Given request:
Copy the entries below word for word, leaving out the pictures.

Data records
□ □ □

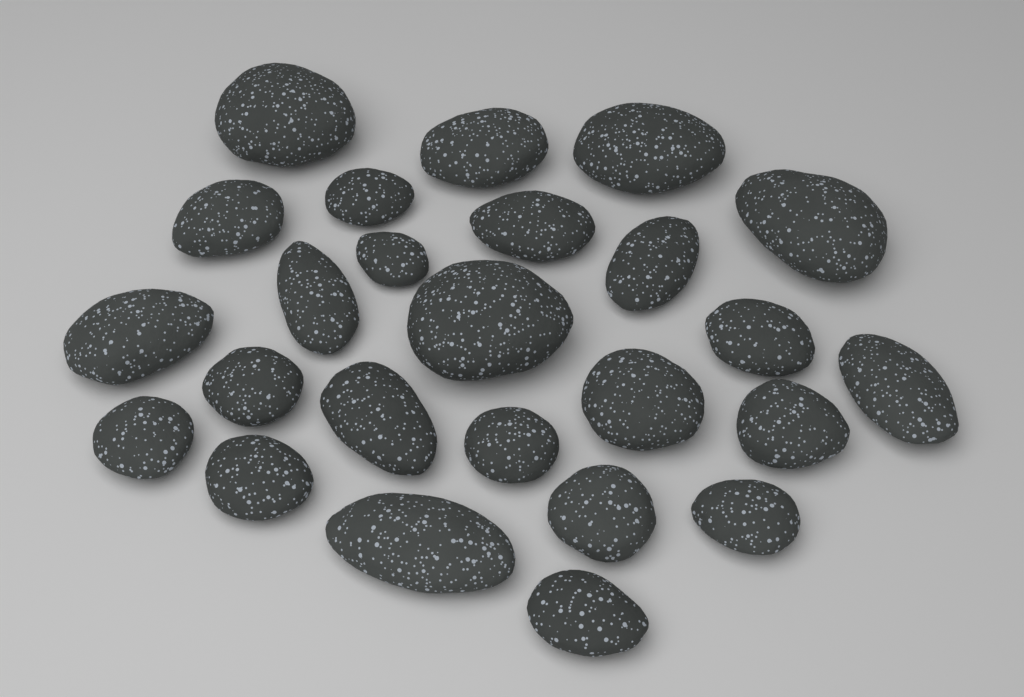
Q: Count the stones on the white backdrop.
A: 25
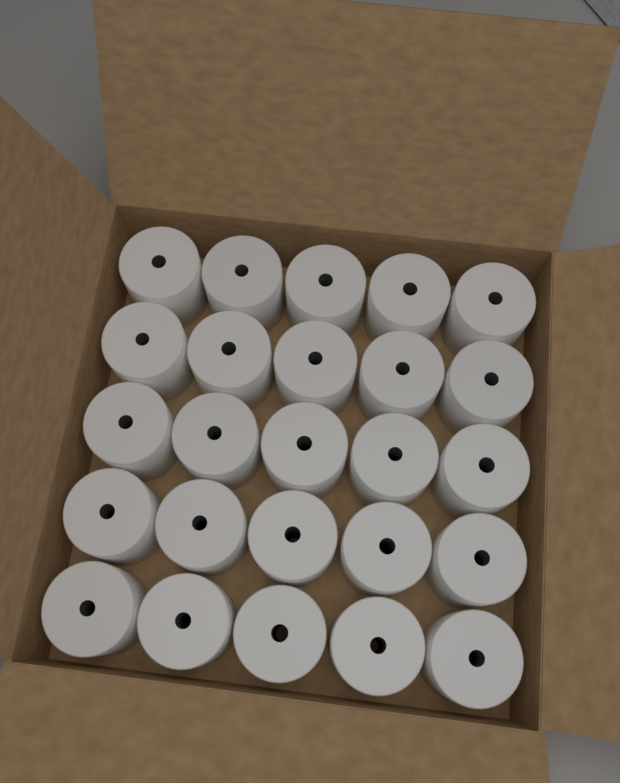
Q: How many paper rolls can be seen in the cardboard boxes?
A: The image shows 25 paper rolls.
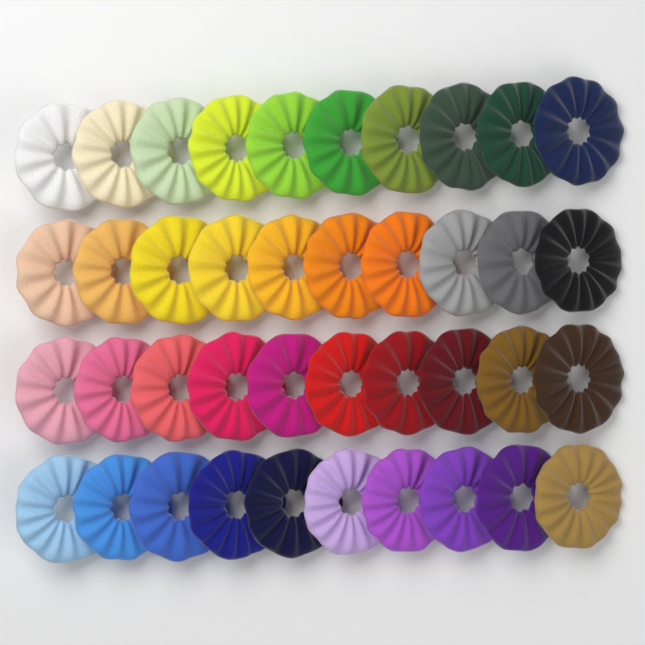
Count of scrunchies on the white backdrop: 40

□ □ □

The completed task:
Q: Count the stones on the white backdrop.
A: 25
Q: How many paper rolls can be seen in the cardboard boxes?
A: The image shows 25 paper rolls.
Count of scrunchies on the white backdrop: 40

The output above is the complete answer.